▸ TEXT EXCERPT
******

For more than a decade, Mr Zainol Abidin Omar's life was one of routine, repetition and respect for Singapore football.
As a kit man, or equipment manager, first at the Singapore Sports School, then for the national Under-23 team, he looked after the jerseys, set up the training equipment and offered fatherly advice to the likes of Shahfiq Ghani, Shakir Hamzah and Al-Qaasimy Rahman.
A constant but often unnoticed presence on the touchlines, "Encik Zainol" - as the players called him - watched them grow from wide-eyed kids to full internationals. It was close to a dream job for the 56-year-old former semi-professional player.
Then tragedy struck in February last year. He had frequent spells of vomiting blood and dizziness, but was afraid to tell anyone - even his wife of 32 years, Roswati.
His health worsened and, in June, he was diagnosed with liver cancer. Doctors gave him six months to live.
"My liver was gone but my heart broke as well - I don't drink, I don't smoke, I felt I didn't deserve this," an emotional Mr Zainol, who has five children and three grandchildren, told The Sunday Times.

******

▸ WORK TO COMPLETE
1. In the excerpt, what illness was Mr Zainol diagnosed with in June?
2. Duplicate the excerpt word for word between "As a kit man, or" and "and Al-Qaasimy Rahman.", inclusive.

▸ Extracted page text data

******

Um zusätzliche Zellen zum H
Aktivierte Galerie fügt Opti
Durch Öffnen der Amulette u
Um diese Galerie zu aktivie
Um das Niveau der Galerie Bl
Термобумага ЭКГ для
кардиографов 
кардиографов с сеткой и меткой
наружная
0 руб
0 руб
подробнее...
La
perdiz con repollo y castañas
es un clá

******

▸ ANSWER SET
1. Liver cancer.

2.
As a kit man, or equipment manager, first at the Singapore Sports School, then for the national Under-23 team, he looked after the jerseys, set up the training equipment and offered fatherly advice to the likes of Shahfiq Ghani, Shakir Hamzah and Al-Qaasimy Rahman.